“Perception is everything, especially when understanding how a gentle turn can get you out of a plugged sand shot.” – David Lee

One of the many strange things about the brain is how it perceives things – and “plugged-lie” sand shots are one of those issues that most people see backwards from the way they should. A ball buried in the sand can be hit from the bunker with actually less effort than when the ball is sitting on a clean lie. Instinct, when we are standing over one of these buried shots, tells us that we need to “dig” the ball out.

Plugged Sand Shots Do NOT Require Tension

In reality, if the player tightens the arms in an effort to force the ball from a plugged lie, the tension increase in the arms diminishes the core rotation, reducing the foot-pounds that move through impact, and lessens the likelihood of getting the shot out of the bunker.

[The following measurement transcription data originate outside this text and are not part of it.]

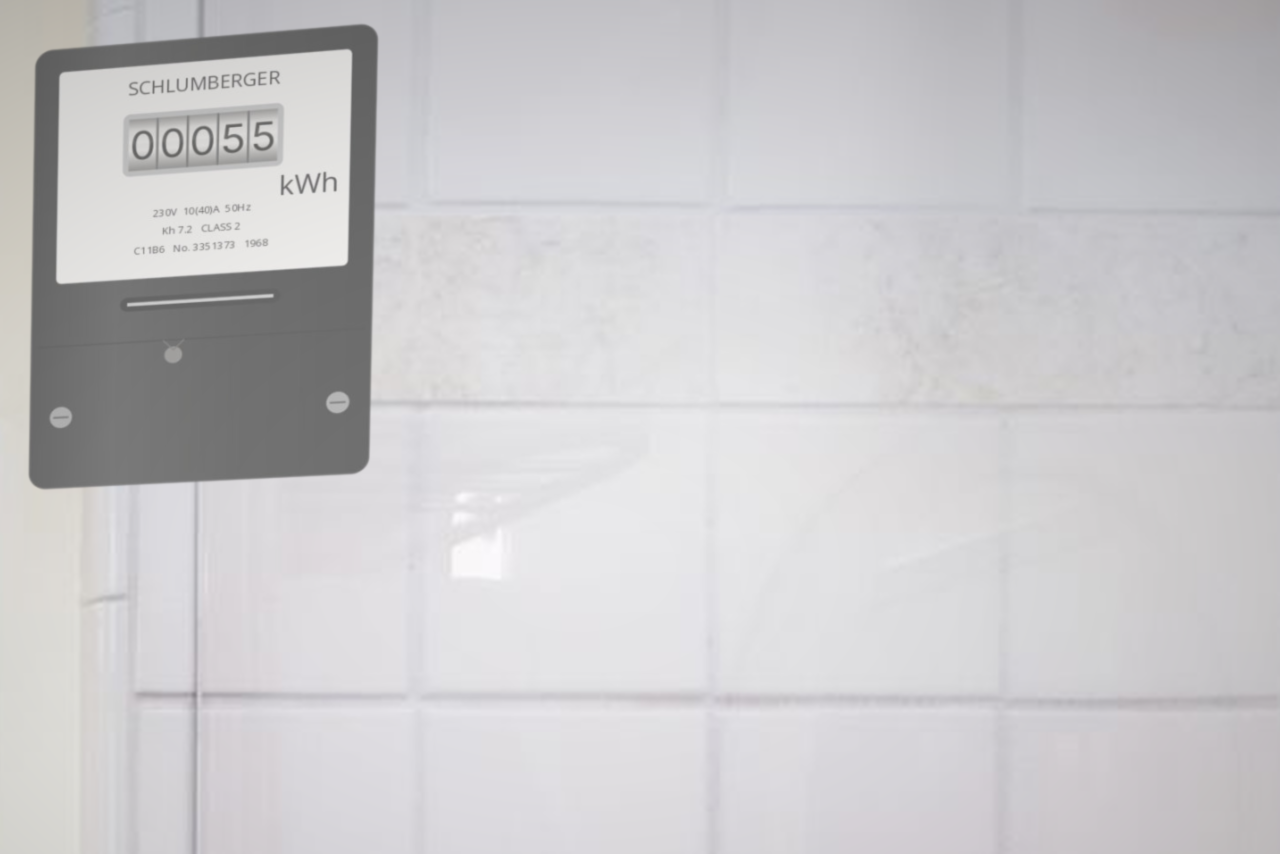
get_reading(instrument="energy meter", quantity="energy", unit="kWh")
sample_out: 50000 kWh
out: 55 kWh
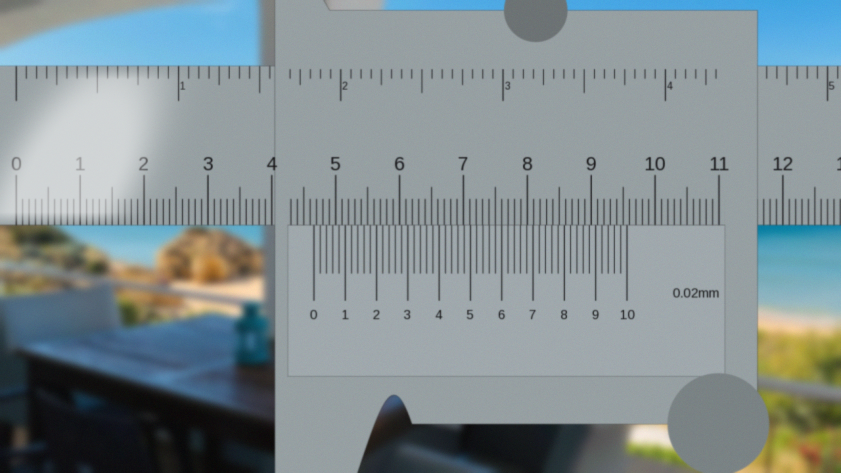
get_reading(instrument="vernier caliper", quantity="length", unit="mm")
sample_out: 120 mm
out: 46.6 mm
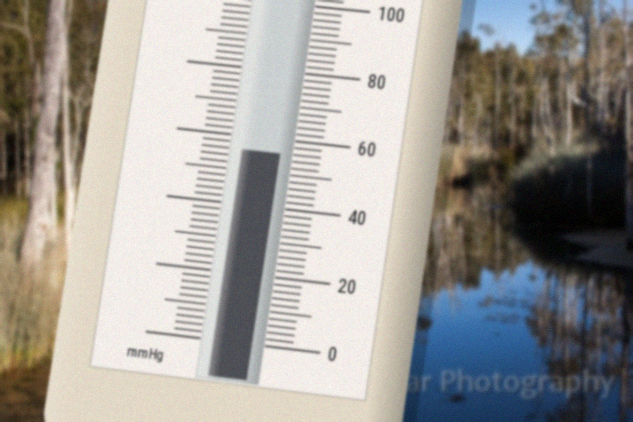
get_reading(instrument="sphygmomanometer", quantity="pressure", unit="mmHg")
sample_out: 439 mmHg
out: 56 mmHg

Just as with a normal sand shot, proper technique requires that the arms start down in a state of pure dead-fall, and the turn of the body “excavates” both the sand and the ball from the bunker.

In a typical trap shot, with the ball sitting on top of the sand, the club undercuts the ball to a greater degree, imparting more spin – and it stops quickly upon hitting the green. When the ball is buried, however, the undercutting effect is diminished, and the sand behind the ball pushes it out of the bunker with less spin. Since the carry-to-roll ratio is reduced, hitting from a buried lie actually takes less of a swing to cover an equivalent amount of ground.

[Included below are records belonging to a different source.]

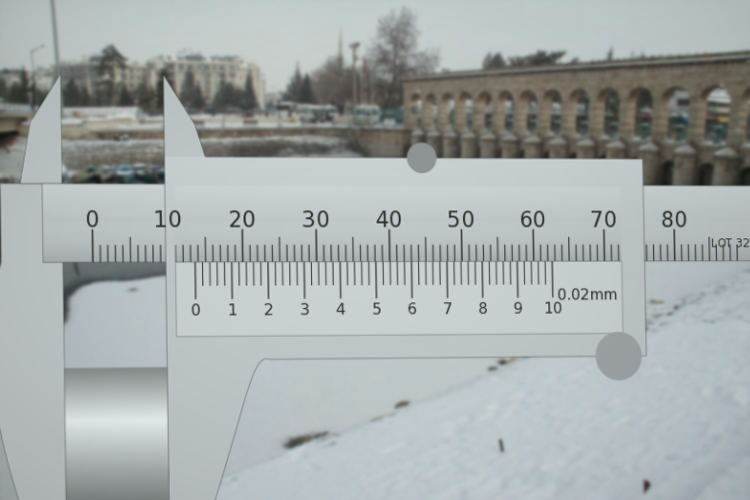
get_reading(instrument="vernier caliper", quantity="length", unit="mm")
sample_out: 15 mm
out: 13.6 mm
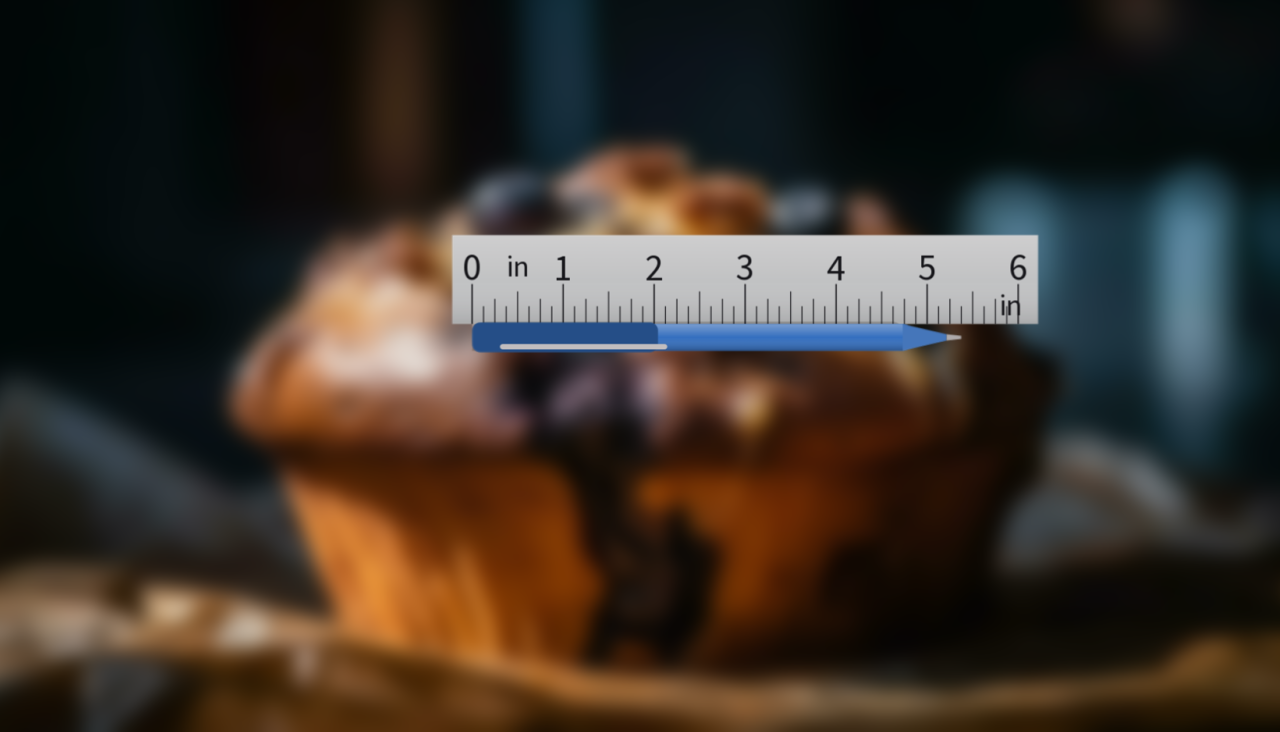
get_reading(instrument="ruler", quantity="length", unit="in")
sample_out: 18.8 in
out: 5.375 in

Turn the Body Through Your Sand Shots

When hitting any bunker shot, clean lie or buried, the most important thing to remember is to turn the body completely past the intended target on the follow-through. This is the “insurance policy” for having less ball compression due to the fact that in the impact zone, the club contacts the sand instead of the ball.

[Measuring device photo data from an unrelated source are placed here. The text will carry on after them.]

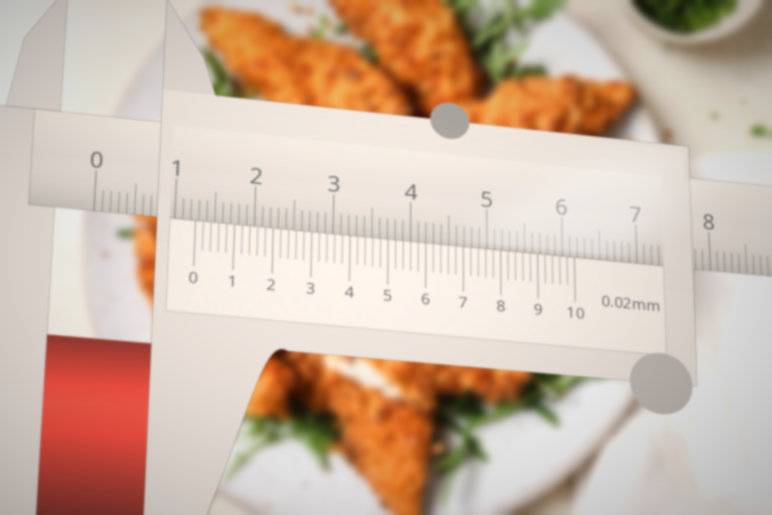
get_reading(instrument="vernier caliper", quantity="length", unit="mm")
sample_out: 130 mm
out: 12.6 mm
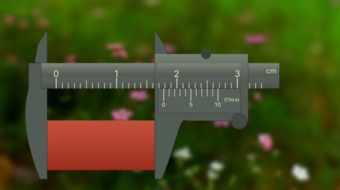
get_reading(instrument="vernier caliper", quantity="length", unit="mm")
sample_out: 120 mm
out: 17.8 mm
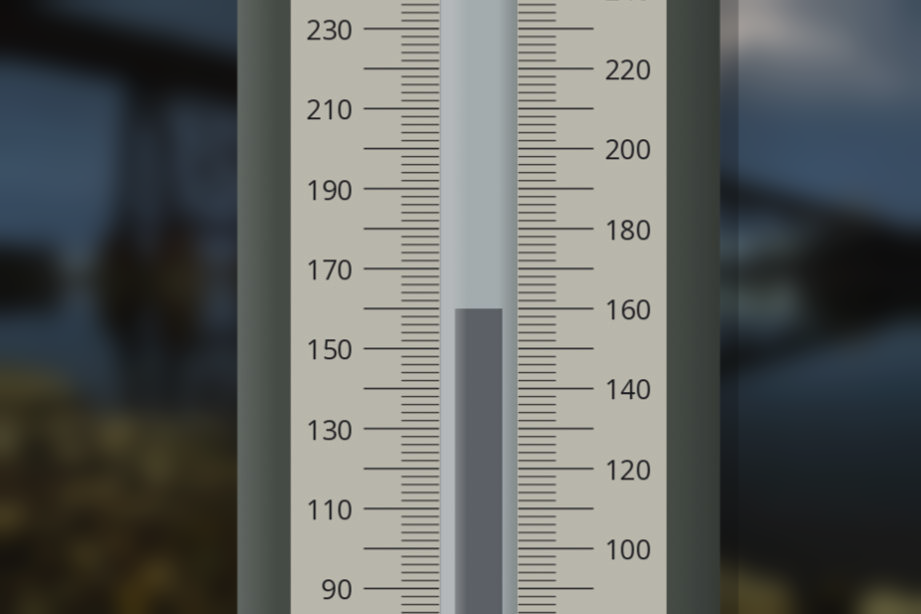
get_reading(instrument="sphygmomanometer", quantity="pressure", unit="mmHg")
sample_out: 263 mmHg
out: 160 mmHg
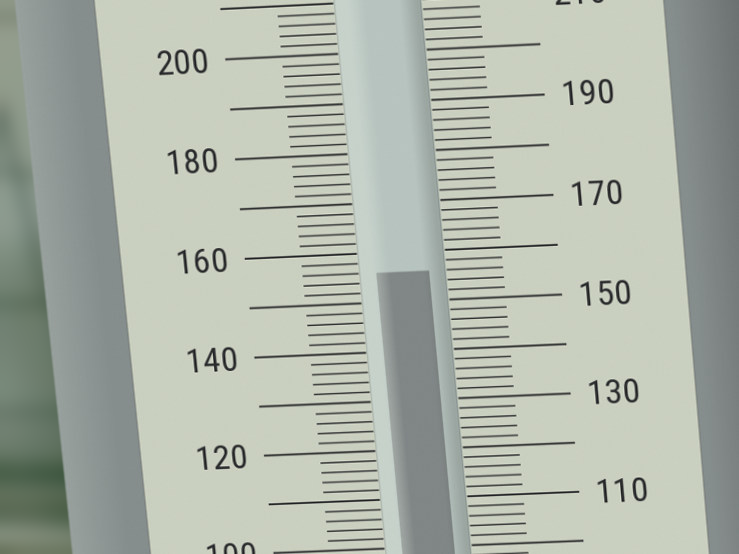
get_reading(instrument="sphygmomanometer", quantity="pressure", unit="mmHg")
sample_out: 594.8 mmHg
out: 156 mmHg
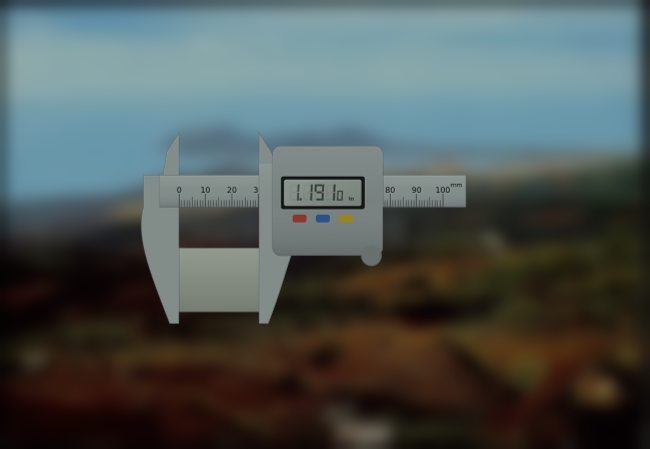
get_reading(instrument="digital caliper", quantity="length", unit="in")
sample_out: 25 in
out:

Remember that no greenside bunker shots require a weight shift, and are therefore played with as much weight as possible of the left side, even though the feet are set farther apart (than for a pitch) to ensure that the bottom of the swing-arc is beneath the ball. Oftentimes, when the ball is plugged in the face of a bunker, it is necessary to significantly open the stance in order to keep the weight on the front leg. This eliminates the need to push from the rear leg in an effort to clear the follow-through.

If the ball is on an extreme uphill lie, play the shot with a less-lofted club to offset the unintentional loft increase created by opening the stance (and the clubface) to accommodate the slope. Otherwise, the shot may come up short of the hole. Opening the stance allows the player to turn as level as possible through impact.